# Lab 6 / Summary of Text Analytics Methods

In this lab, we will revisit each of the text analytics methods we learned about in the previous labs, but will think about how we can try and optimize these methods and what the effects are of data preprocessing.

Before we get started, we need to load the relevant Python modules that us used in the code later by running the next code cell.

In [None]:
import somialabs.lab6
%matplotlib inline
import warnings; warnings.simplefilter('ignore')

To complete this lab:
1. Follow the instructions running the code when asked.
2. Discuss each question in your group.
3. Keep notes for your answers to the questions in a separate MS Word document (you can use [this template](Lab6_answers_template.docx)).
4. When completed, briefly discuss your answers with the Lecturer/Teaching Assistant attending your lab. You **do not** need to submit your answers to Studentportalen.

## Word Frequencies

In Lab 2, we looked at word frequencies (counting words) and the distribution of these frequencies, and how various preprocessing steps effect the word frequencies.

Run the following cell to interact with and explore a word frequency plot generated on some IMDb review data:

In [None]:
somialabs.lab6.interact_word_frequency_plot()

**Question 1.1.** How does stop-word removal effect the word frequency distribution?

**Question 1.2.** How does stemming effect word the frequency distribution?

**Question 1.3.** How does lemmatization effect the word frequency distribution?

**Question 1.4.** What other factors might effect the word frequency distribution?

**Question 1.5.** How useful are word frequencies for finding out the themes within the IMDb data?

## Text Classification

In Labs 3 and 4, we looked at text classification, firstly on classifying the product relating to consumer complaints (Lab 3 using SVM) and then secondly on classifying positive or negative sentiment in tweets (Lab 4 using logistic regression and naive Bayes techniques). 

Run the following cell to interact with and explore the cross-validation scores generated on training a classifier using the IMDb review data:

In [None]:
somialabs.lab6.interact_classifier_cross_validation()

**Question 2.1.** How does stop-word removal effect the performance of text classification?

**Question 2.2.** How does stemming effect the performance of text classification?

**Question 2.3.** How does lemmatization effect the performance of text classification?

**Question 2.4.** How might classifying sentiment differ from other kinds of classification?

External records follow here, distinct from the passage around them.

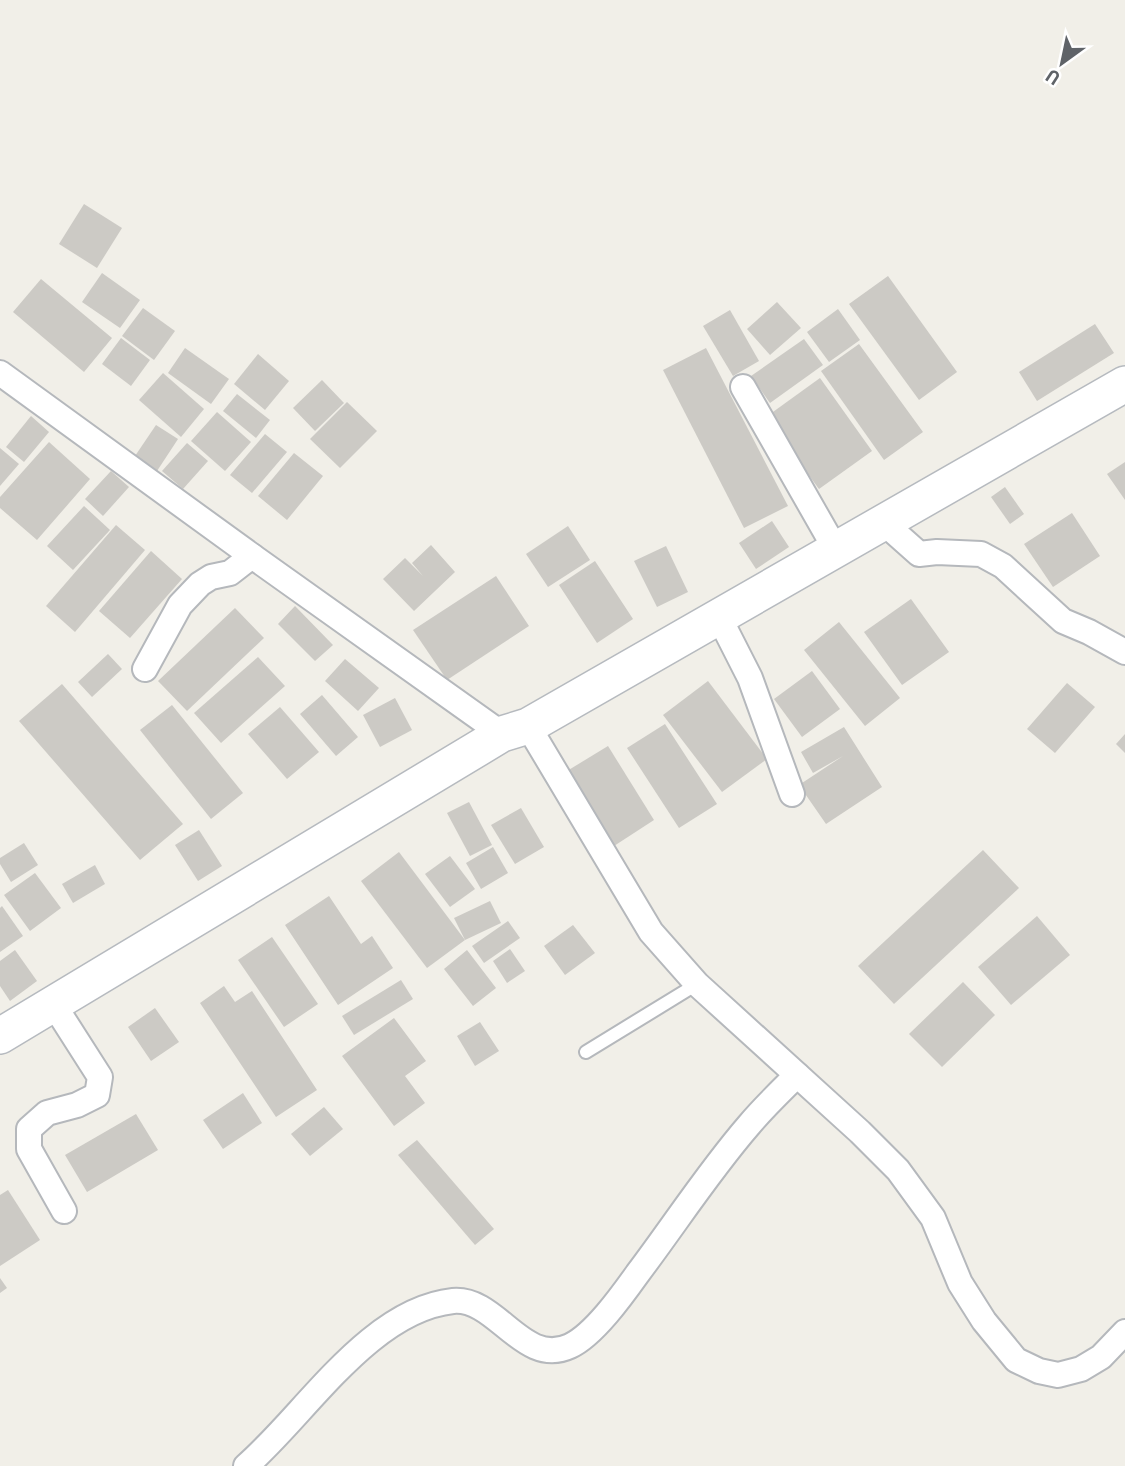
<svg xmlns="http://www.w3.org/2000/svg" width="1125" height="1466" viewBox="0 0 1125 1466" font-family="Barlow,sans-serif">
<rect width="100%" height="100%" fill="#f1efe8"/>
<g fill="#cccac5">
<polygon points="84,204 122,228 97,268 59,244"/>
<polygon points="102,273 140,300 120,328 82,302"/>
<polygon points="888,276 957,372 919,400 849,304"/>
<polygon points="41,279 112,338 84,372 13,312"/>
<polygon points="777,302 801,328 770,355 747,329"/>
<polygon points="143,308 175,331 154,360 122,336"/>
<polygon points="838,309 860,340 829,362 807,332"/>
<polygon points="730,310 759,361 733,376 703,326"/>
<polygon points="1095,324 1114,353 1037,401 1019,372"/>
<polygon points="121,338 150,360 131,386 102,364"/>
<polygon points="804,339 823,365 770,403 751,376"/>
<polygon points="859,344 923,432 884,460 821,371"/>
<polygon points="185,348 229,379 211,404 168,373"/>
<polygon points="706,348 788,506 744,528 663,370"/>
<polygon points="258,354 289,381 265,410 234,384"/>
<polygon points="163,373 204,409 181,437 139,400"/>
<polygon points="820,378 872,451 819,489 766,417"/>
<polygon points="322,380 344,403 315,431 293,408"/>
<polygon points="237,394 270,420 256,438 223,411"/>
<polygon points="347,402 377,431 340,468 310,439"/>
<polygon points="217,412 251,442 225,471 191,441"/>
<polygon points="31,416 49,432 24,462 6,447"/>
<polygon points="156,425 178,439 157,471 135,456"/>
<polygon points="265,434 287,452 252,493 230,475"/>
<polygon points="49,442 90,479 37,540 0,508 0,497"/>
<polygon points="187,443 208,461 183,489 162,471"/>
<polygon points="0,448 19,464 0,486"/>
<polygon points="294,453 323,476 287,520 258,496"/>
<polygon points="1125,462 1125,500 1107,474"/>
<polygon points="111,471 129,487 103,516 85,499"/>
<polygon points="1005,487 1024,514 1010,524 991,497"/>
<polygon points="84,506 110,530 73,570 47,546"/>
<polygon points="1072,513 1100,556 1053,587 1024,544"/>
<polygon points="772,521 789,547 756,569 739,543"/>
<polygon points="116,525 145,550 75,632 46,606"/>
<polygon points="568,526 590,560 548,587 526,554"/>
<polygon points="431,545 455,572 414,611 383,579 405,558 423,576 412,563"/>
<polygon points="666,546 688,592 657,607 634,561"/>
<polygon points="151,551 182,579 130,638 99,611"/>
<polygon points="595,561 633,619 597,643 559,585"/>
<polygon points="496,576 529,626 447,680 413,630"/>
<polygon points="911,599 949,652 902,685 864,632"/>
<polygon points="295,606 333,645 315,661 278,624"/>
<polygon points="235,608 264,638 187,711 158,681"/>
<polygon points="839,622 900,698 865,726 804,650"/>
<polygon points="108,654 122,669 92,697 78,682"/>
<polygon points="258,657 285,686 221,743 194,713"/>
<polygon points="345,659 379,688 358,711 325,681"/>
<polygon points="812,671 840,709 802,737 774,699"/>
<polygon points="708,681 767,759 722,792 663,715"/>
<polygon points="1067,683 1095,707 1055,753 1027,729"/>
<polygon points="62,684 183,824 140,860 19,721"/>
<polygon points="322,695 358,737 336,756 300,714"/>
<polygon points="395,698 412,730 380,747 363,715"/>
<polygon points="172,705 243,793 211,819 140,730"/>
<polygon points="280,707 319,752 287,779 248,734"/>
<polygon points="665,724 717,804 679,828 627,748"/>
<polygon points="844,727 882,787 826,824 799,785 843,756 813,773 801,752"/>
<polygon points="1125,734 1125,753 1116,744"/>
<polygon points="608,746 654,820 614,846 567,771"/>
<polygon points="469,802 492,845 470,856 447,813"/>
<polygon points="521,808 544,847 515,864 491,825"/>
<polygon points="199,830 222,866 198,881 175,845"/>
<polygon points="24,843 38,865 11,882 0,864 0,858"/>
<polygon points="493,847 508,873 481,889 466,863"/>
<polygon points="983,850 1019,888 894,1004 858,966"/>
<polygon points="399,852 465,940 427,968 361,881"/>
<polygon points="450,856 475,889 450,907 425,874"/>
<polygon points="95,865 105,884 73,903 62,884"/>
<polygon points="35,873 61,908 30,931 4,895"/>
<polygon points="329,896 361,944 372,936 393,968 338,1005 285,925"/>
<polygon points="490,901 501,923 465,940 454,918"/>
<polygon points="2,906 23,936 0,952 0,908"/>
<polygon points="1037,916 1070,955 1011,1005 978,967"/>
<polygon points="508,921 520,938 484,963 472,946"/>
<polygon points="573,925 595,953 565,975 544,946"/>
<polygon points="272,937 318,1004 284,1027 238,960"/>
<polygon points="510,949 525,971 507,983 493,961"/>
<polygon points="15,950 37,981 10,1001 0,986 0,961"/>
<polygon points="467,950 496,988 473,1006 444,969"/>
<polygon points="401,980 413,999 354,1035 342,1016"/>
<polygon points="963,982 995,1015 942,1067 909,1034"/>
<polygon points="224,986 235,1002 252,991 317,1090 276,1117 200,1003"/>
<polygon points="155,1008 179,1042 151,1061 128,1027"/>
<polygon points="394,1018 426,1061 405,1076 425,1103 394,1126 342,1056"/>
<polygon points="480,1022 499,1051 475,1066 457,1036"/>
<polygon points="243,1093 262,1123 223,1149 203,1120"/>
<polygon points="324,1107 343,1129 310,1156 291,1134"/>
<polygon points="136,1114 158,1150 87,1192 65,1155"/>
<polygon points="417,1140 494,1229 475,1245 398,1155"/>
<polygon points="8,1190 40,1240 0,1266 0,1195"/>
<polygon points="0,1278 7,1288 0,1293"/>
</g>
<g fill="none" stroke-linecap="round" stroke-linejoin="round">
<g stroke="#b5b8bc" stroke-width="16">
<polyline id="lane" points="586,1052 697,984"/>
</g>
<g stroke="#b5b8bc" stroke-width="28">
<g id="street">
<polyline points="0,373 252,556 502,734"/>
<polyline points="743,387 836,550"/>
<polyline points="883,522 919,554 937,552 981,554 1003,566 1063,621 1089,632 1125,652"/>
<polyline points="719,617 750,678 792,794"/>
<polyline points="145,669 180,605 200,584 211,577 230,573 252,556"/>
<polyline points="528,726 651,932 697,984 860,1132 898,1170 933,1218 960,1283 984,1321 1016,1360 1039,1371 1058,1375 1081,1369 1101,1357 1125,1332"/>
<polyline points="54,1005 100,1077 97,1095 77,1105 47,1113 29,1129 29,1149 64,1211"/>
<path d="M 246,1466 C 305,1415 369,1310 453,1301 C 497,1297 523,1368 570,1346 C 594,1335 623,1294 638,1273 C 675,1224 709,1171 749,1125 C 764,1107 781,1091 797,1075"/>
</g>
</g>
<g stroke="#b6babf" stroke-width="38">
<polyline id="secondary" points="0,1036 502,734 528,726 1125,384"/>
</g>
<use href="#lane" stroke="#fff" stroke-width="12"/>
<use href="#street" stroke="#fff" stroke-width="24"/>
<use href="#secondary" stroke="#fff" stroke-width="35"/>
</g>
<g transform="translate(1062 63) rotate(213)" stroke="#ffffff" stroke-width="5" paint-order="stroke">
<path d="M0-5L12 26L0 18L-12 26Z" fill="#5f6368"/>
<text y="-10" font-size="19" font-weight="bold" text-anchor="middle" fill="#5f6368">U</text>
</g>
</svg>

**Question 2.5.** Thinking about word frequencies from Question 1, can you use word frequencies to try and predict sentiment? If so, how might you do so?

## Topic Modelling

In Lab 5, we looked at topic modelling using Latent Dirichlet allocation (LDA). 

Run the following code cell to explore how preprocessing effects the topics generated by LDA:

In [None]:
somialabs.lab6.interact_lda_model_topics()

**Question 3.1.** How does stop-word removal effect the performance of topic modelling?

**Question 3.2.** How does stemming effect the performance of topic modelling?

**Question 3.3.** How does lemmatization effect the performance of topic modelling?

**Question 3.4.** How does the output of LDA compare to word frequencies? Which do you think is more useful and why?

## Applying methods

**Question 4.** Assume you are given a new social media dataset to analyse. Which of the above methods is most effective to find out about what are the a common themes in the new dataset? Discuss in your group the purpose, advantages and disadvantages of each method.

## Summary

The labs intend to give you a taste of what you can do with text analytics and computational approaches to data.

You can extract some interesting information by simply counting word frequencies.

You can train machine learning models on existing labelled data to create computer programs that can make predictions on new data.

You can also create machine learning models that predict the sentiment (positive/negative emotion) of some text.

Finally, you can also computationally process some text to try and extract the themes (topics) using topic modelling.

All of these can be done on social media data, such as social network posts, blogs, emails etc. They are not intended to replace traditional (non-computational) research methods, e.g. ethnography etc.,  but might help steer your research or help with trying to make sense of very big datasets that would otherwise take an extremely (inhumanly) long time to sift through by hand.